[Recorded data]
########

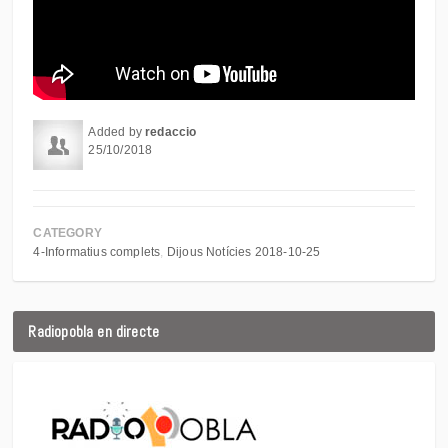
Added by
redaccio
25/10/2018
CATEGORY
4-Informatius complets
Dijous Notícies 2018-10-25
Radiopobla en directe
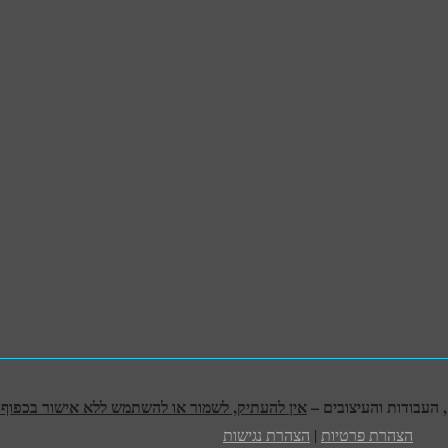
אין להעתיק, לשמור או להשתמש ללא אישור בכפוף לח
הצהרת פרטיות
|
הצהרת נגישות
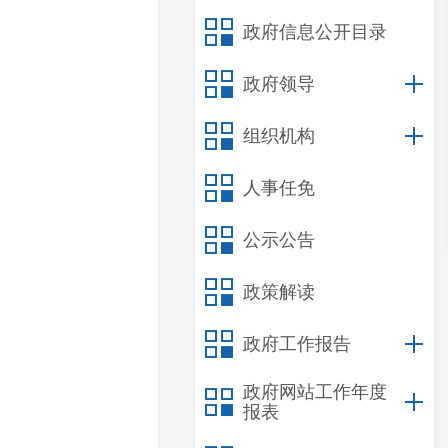
政府信息公开目录
政府领导
组织机构
人事任免
公示公告
政策解读
政府工作报告
政府网站工作年度
报表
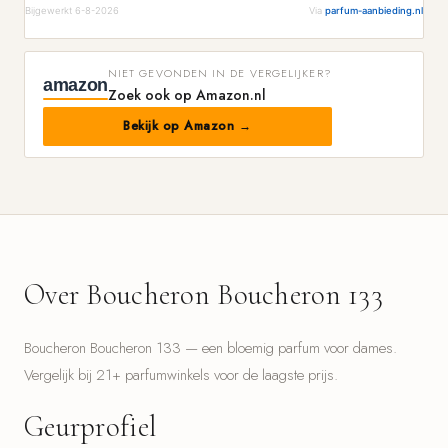
Bijgewerkt 6-8-2026
Via
parfum-aanbieding.nl
NIET GEVONDEN IN DE VERGELIJKER?
amazon
Zoek ook op Amazon.nl
Bekijk op Amazon →
Over Boucheron Boucheron 133
Boucheron Boucheron 133 — een bloemig parfum voor dames.
Vergelijk bij 21+ parfumwinkels voor de laagste prijs.
Geurprofiel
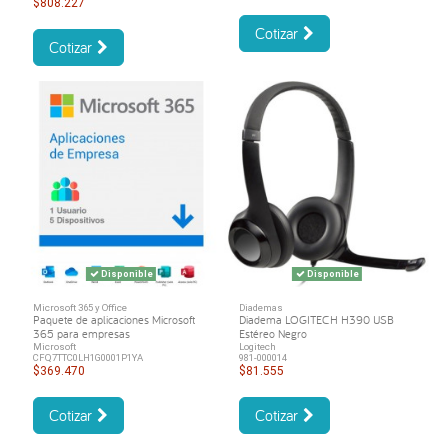
$808.227
Cotizar
Cotizar
Disponible
Disponible
Microsoft 365 y Office
Diademas
Paquete de aplicaciones Microsoft
Diadema LOGITECH H390 USB
365 para empresas
Estéreo Negro
Microsoft
Logitech
CFQ7TTC0LH1G0001P1YA
981-000014
$369.470
$81.555
Cotizar
Cotizar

########

INSTRUCTIONS FOR THE TASK: Transcribe every line of text in the recorded data, keeping the original wording and order, and leave the pictures out.

ANSWER SECTION:
Added by
redaccio
25/10/2018
CATEGORY
4-Informatius complets
Dijous Notícies 2018-10-25
Radiopobla en directe
אין להעתיק, לשמור או להשתמש ללא אישור בכפוף לח
הצהרת פרטיות
|
הצהרת נגישות
政府信息公开目录
政府领导
组织机构
人事任免
公示公告
政策解读
政府工作报告
政府网站工作年度
报表
Bijgewerkt 6-8-2026
Via
parfum-aanbieding.nl
NIET GEVONDEN IN DE VERGELIJKER?
amazon
Zoek ook op Amazon.nl
Bekijk op Amazon →
Over Boucheron Boucheron 133
Boucheron Boucheron 133 — een bloemig parfum voor dames.
Vergelijk bij 21+ parfumwinkels voor de laagste prijs.
Geurprofiel
$808.227
Cotizar
Cotizar
Disponible
Disponible
Microsoft 365 y Office
Diademas
Paquete de aplicaciones Microsoft
Diadema LOGITECH H390 USB
365 para empresas
Estéreo Negro
Microsoft
Logitech
CFQ7TTC0LH1G0001P1YA
981-000014
$369.470
$81.555
Cotizar
Cotizar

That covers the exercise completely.